Dixon explained that because people don't actually browse on the Internet anymore, we have yet to realize we're staring down the barrel of a free speech nightmare. "This is a worrisome trend for the Web," he said. "Mobile is the future. What wins mobile, wins the Internet. Right now, apps are winning and the Web is losing."

Adult "tube" site PornHub released a 2014 June report on data left by its estimated 38 million visitors a day, showing that half are now using mobile devices such as tablets and smartphones.

So, with the majority of internet porn viewers and adult content readers now shifting to mobile, those millions of people must be using porn apps, right?

No, they're not. Because Steve Jobs hated porn so badly, adult and sex apps are super-banned from Apple's prudish app-topia. This combined with Google's censorious push to purge its Play Store has quietly, insidiously formed a censored duopoly controlled by two companies that make Morality In Media very, very happy.

In fact, Google's AdWords sex-purge was claimed by Morality In Media as a victorious outcome from their pressure and meetings with Google to crack down on porn. Google never commented on this claim, leaving us to guess what it all meant.

Ultimately, it all harms more than adult website operators, for few users are aware of just how censored their Google products are.

Google still can't seem to treat the adult human beings who use its services as adult human beings -- which is arguably a very basic thing to do.

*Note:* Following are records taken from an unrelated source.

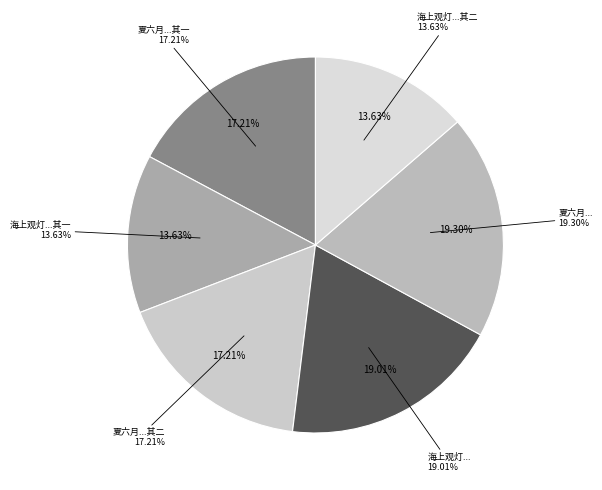

Do 海上观灯，限「十五删」、「十五咸」二韵 其一 and 夏六月同罗季作徐巢友黎美周集陈乔生绥延堂饮得萧咸二韵 其一 together represent more than half of the pie?

No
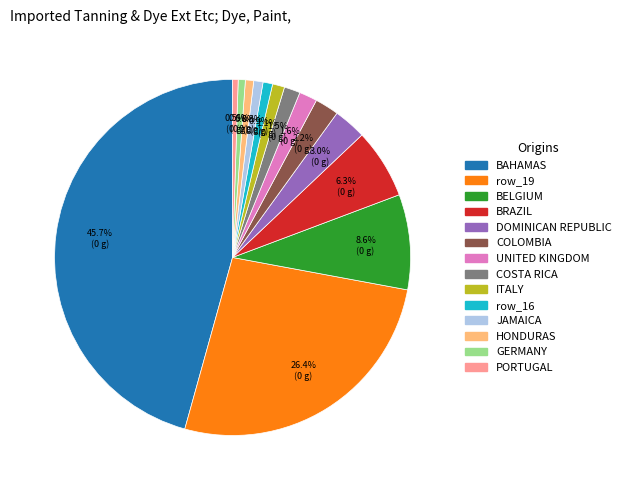

Is there any slice that represents more than half of the pie?

No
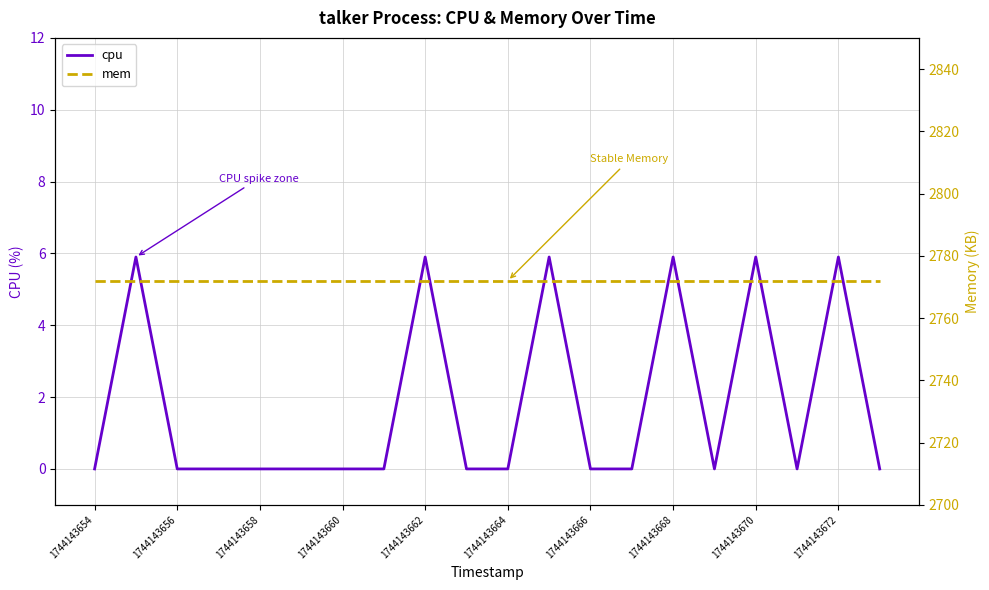

True or false: mem and cpu cross at least once.

False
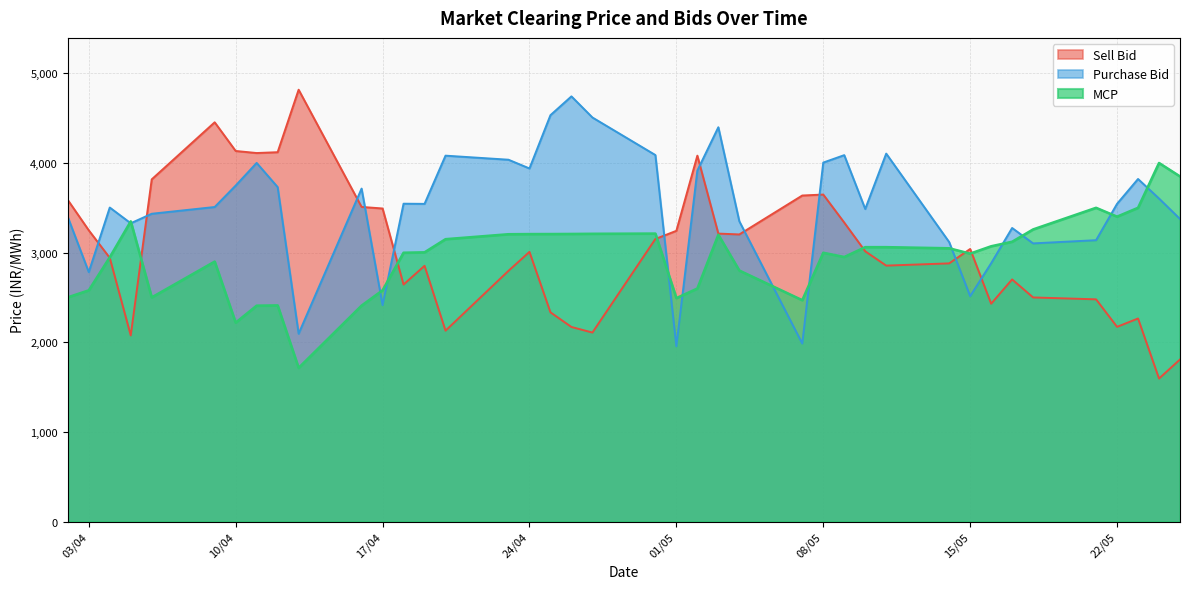

Between 20/04/2012 and 16/05/2012, which is larger?

16/05/2012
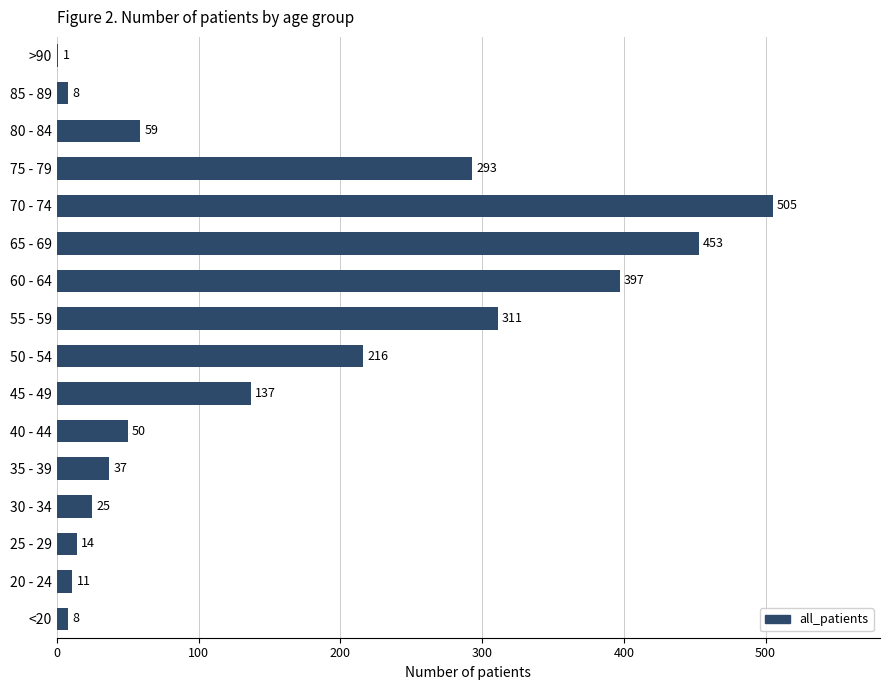

What is the average value?

158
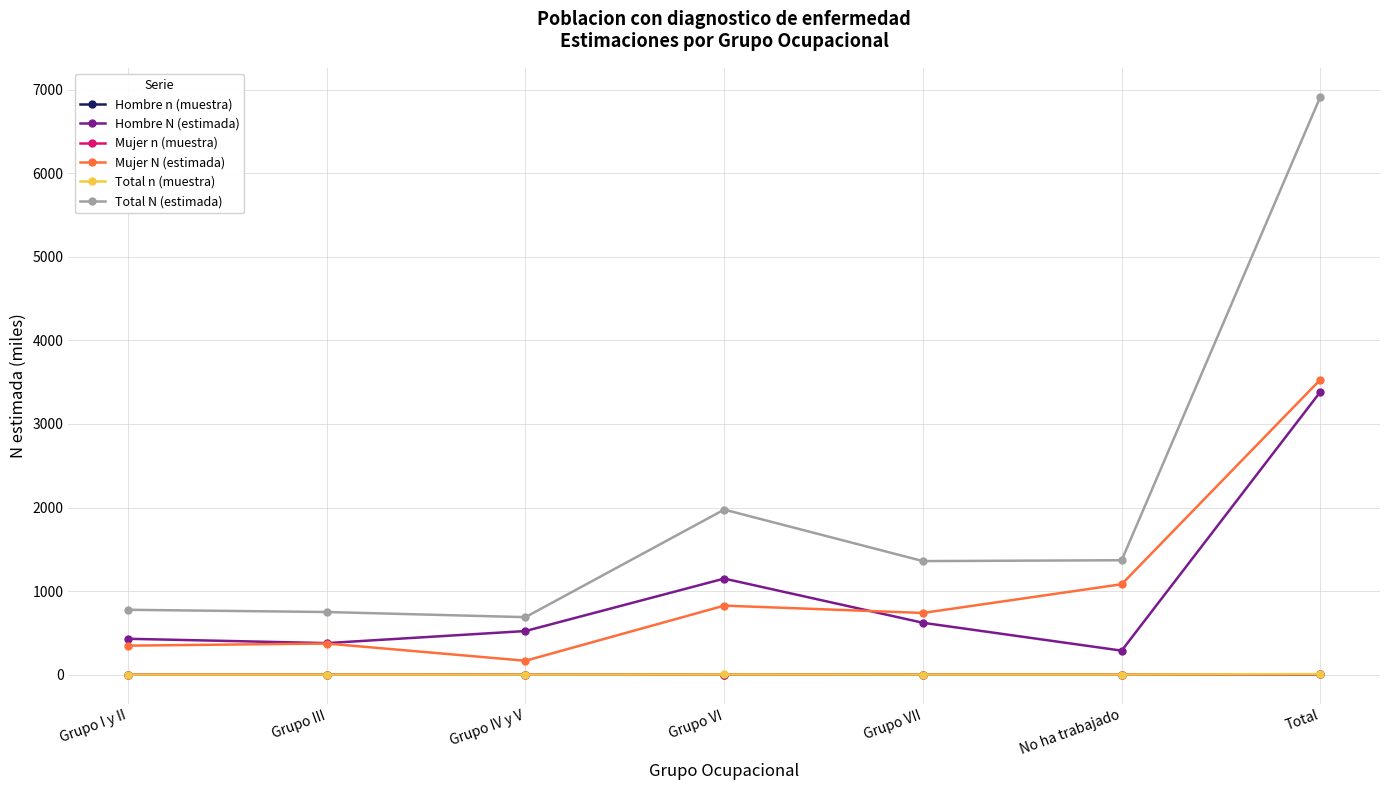

Which series has the largest total across all categories?

Total N (estimada)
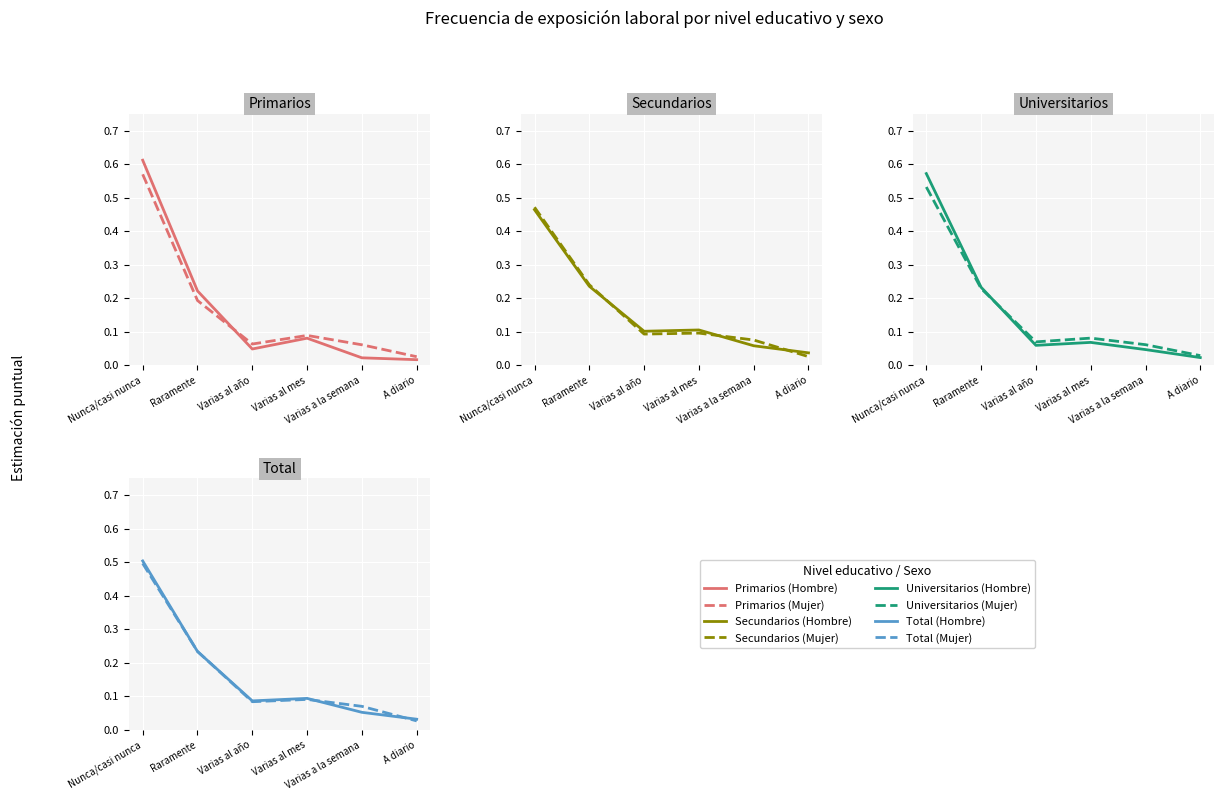

The Mujer series shows 0.8 at Nunca/casi nunca. True or false?

False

Users whose only gateway to the Internet is through a Google product are only seeing filtered news, search results, art, health information and content.

Relegating adult content to the fringes, away from the "clean, well-lit Internet" is a move that bodes ill for anyone looking for safe adult information and entertainment. Homophobia, transphobia, and racism are alive and well today, and the backbone of these hideous things is censorship.

One thing is clear after Monday's change to Blogger's policies: Google wants you to know that the fight against censorship is your problem now -- not theirs.